Let’s define a circuit in Qiskit with 3 qubits to which we individually apply each of these gates to visualize the effect they have on the \(|+\rangle\) state in the Bloch sphere:

# Create quantum circuit with Z gate
qc_p = QuantumCircuit(3)
qc_p.h(range(3)) # prepare |+⟩ state in all three qubits
qc_p.z(2)
qc_p.s(1)
qc_p.t(0)
qc_p.draw()
../../_images/bd855220a854b706c106858cb3f977c6b2b0db2a816d6d43bf3e6c232e9a1116.png
Statevector(qc_p).draw('bloch', reverse_bits=True)
../../_images/604c01a3d3de40bb922ff17d5d378fac4e66878389f26e01615ac43993e3353f.png

Another interesting observation about these gates is that, their corresponding conjugate transpose correspond to matrices that still rotate the state about the \(z\) axis by the same angle, but in the opposite direction:

\[\begin{split} \begin{aligned} Z^{\dagger} &= \begin{bmatrix} 1 & 0 \\ 0 & e^{-i\pi} \end{bmatrix} = \begin{bmatrix} 1 & 0 \\ 0 & e^{i\pi} \end{bmatrix} = Z \\ \\ S^{\dagger} &= \begin{bmatrix} 1 & 0 \\ 0 & e^{-i\pi/2} \end{bmatrix} \\ \\ T^{\dagger} &= \begin{bmatrix} 1 & 0 \\ 0 & e^{-i\pi/4} \end{bmatrix} \end{aligned} \end{split}\]
# Create quantum circuit with Z gate
qc_pdg = QuantumCircuit(3)

---

(Objectives)
1. From the Qiskit excerpt on phase gates, quote the passage from "qc_p.draw()" to "qc_pdg = QuantumCircuit(3)".
2. Answer these questions using the Qiskit excerpt on phase gates.
(a) How many qubits does the circuit qc_p contain?
(b) Which gate does qc_p apply to qubit 1?
(c) Compared with the original gates, in what direction do their conjugate transposes rotate the state about the z axis?

(Dataset extract)

---

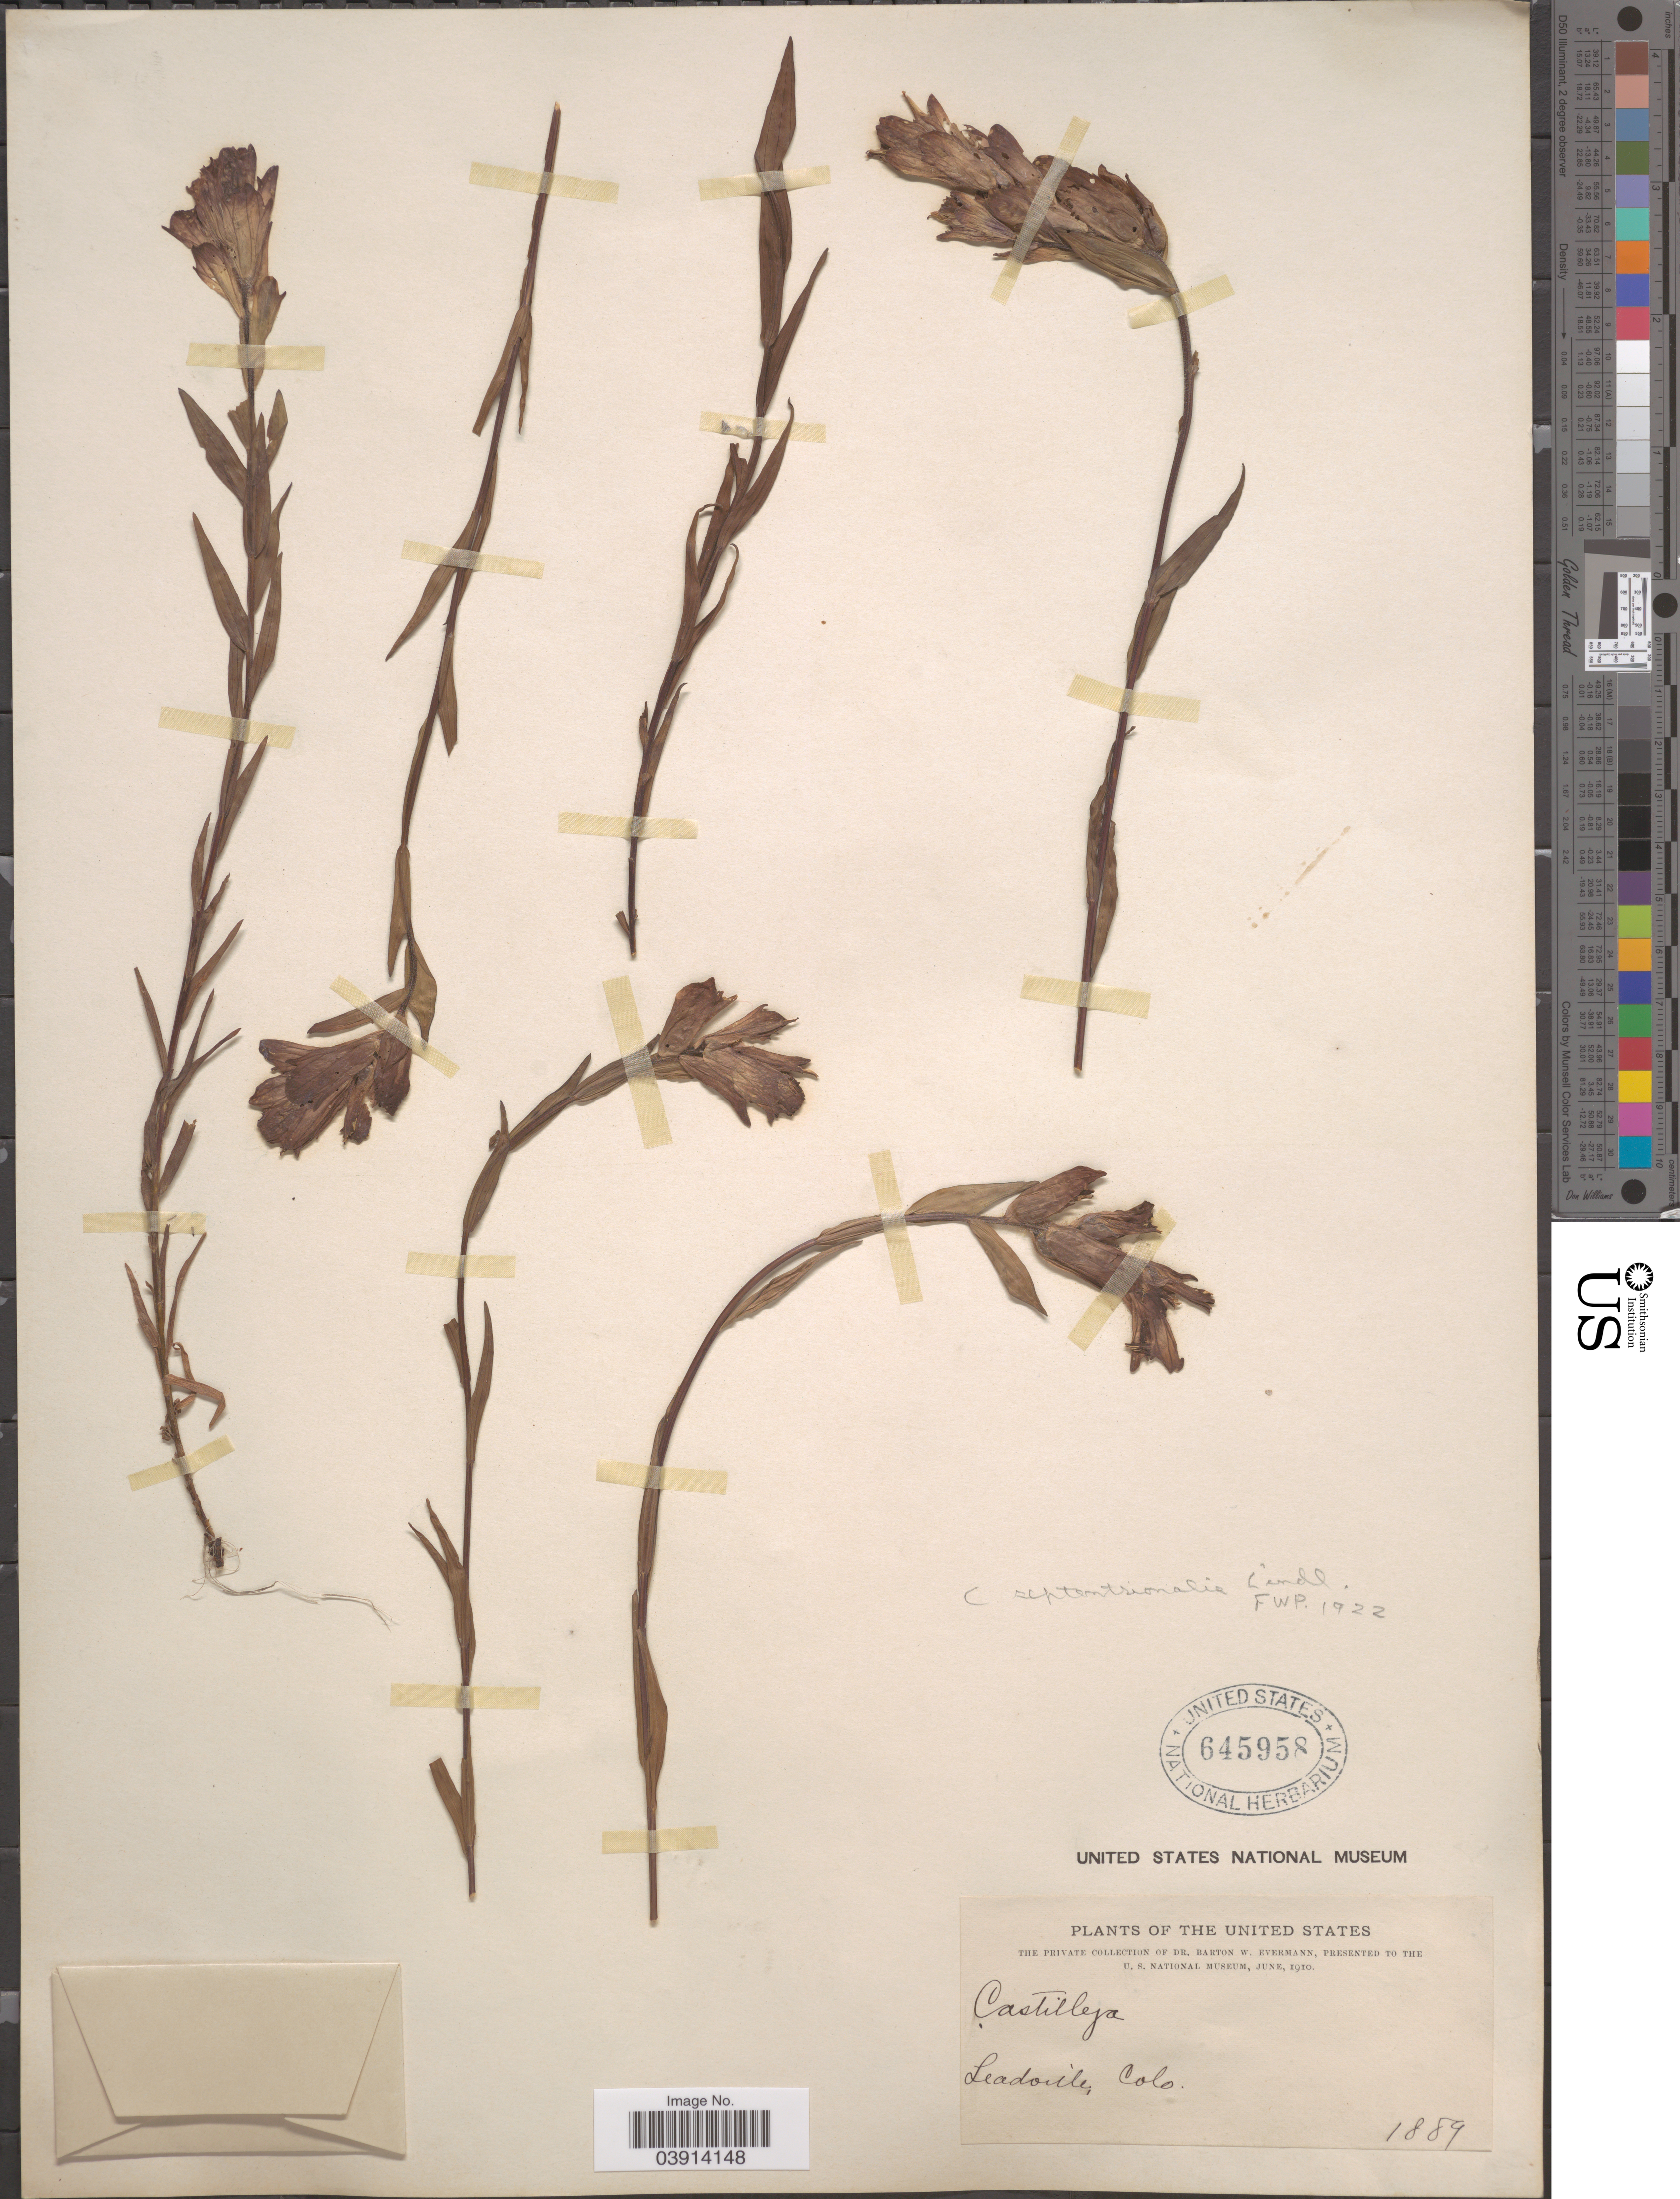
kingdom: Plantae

---

(Task-by-task answers)
1.
qc_p.draw()
../../_images/bd855220a854b706c106858cb3f977c6b2b0db2a816d6d43bf3e6c232e9a1116.png
Statevector(qc_p).draw('bloch', reverse_bits=True)
../../_images/604c01a3d3de40bb922ff17d5d378fac4e66878389f26e01615ac43993e3353f.png

Another interesting observation about these gates is that, their corresponding conjugate transpose correspond to matrices that still rotate the state about the \(z\) axis by the same angle, but in the opposite direction:

\[\begin{split} \begin{aligned} Z^{\dagger} &= \begin{bmatrix} 1 & 0 \\ 0 & e^{-i\pi} \end{bmatrix} = \begin{bmatrix} 1 & 0 \\ 0 & e^{i\pi} \end{bmatrix} = Z \\ \\ S^{\dagger} &= \begin{bmatrix} 1 & 0 \\ 0 & e^{-i\pi/2} \end{bmatrix} \\ \\ T^{\dagger} &= \begin{bmatrix} 1 & 0 \\ 0 & e^{-i\pi/4} \end{bmatrix} \end{aligned} \end{split}\]
# Create quantum circuit with Z gate
qc_pdg = QuantumCircuit(3)

2.
(a) Three qubits.
(b) The S gate.
(c) In the opposite direction, by the same angle.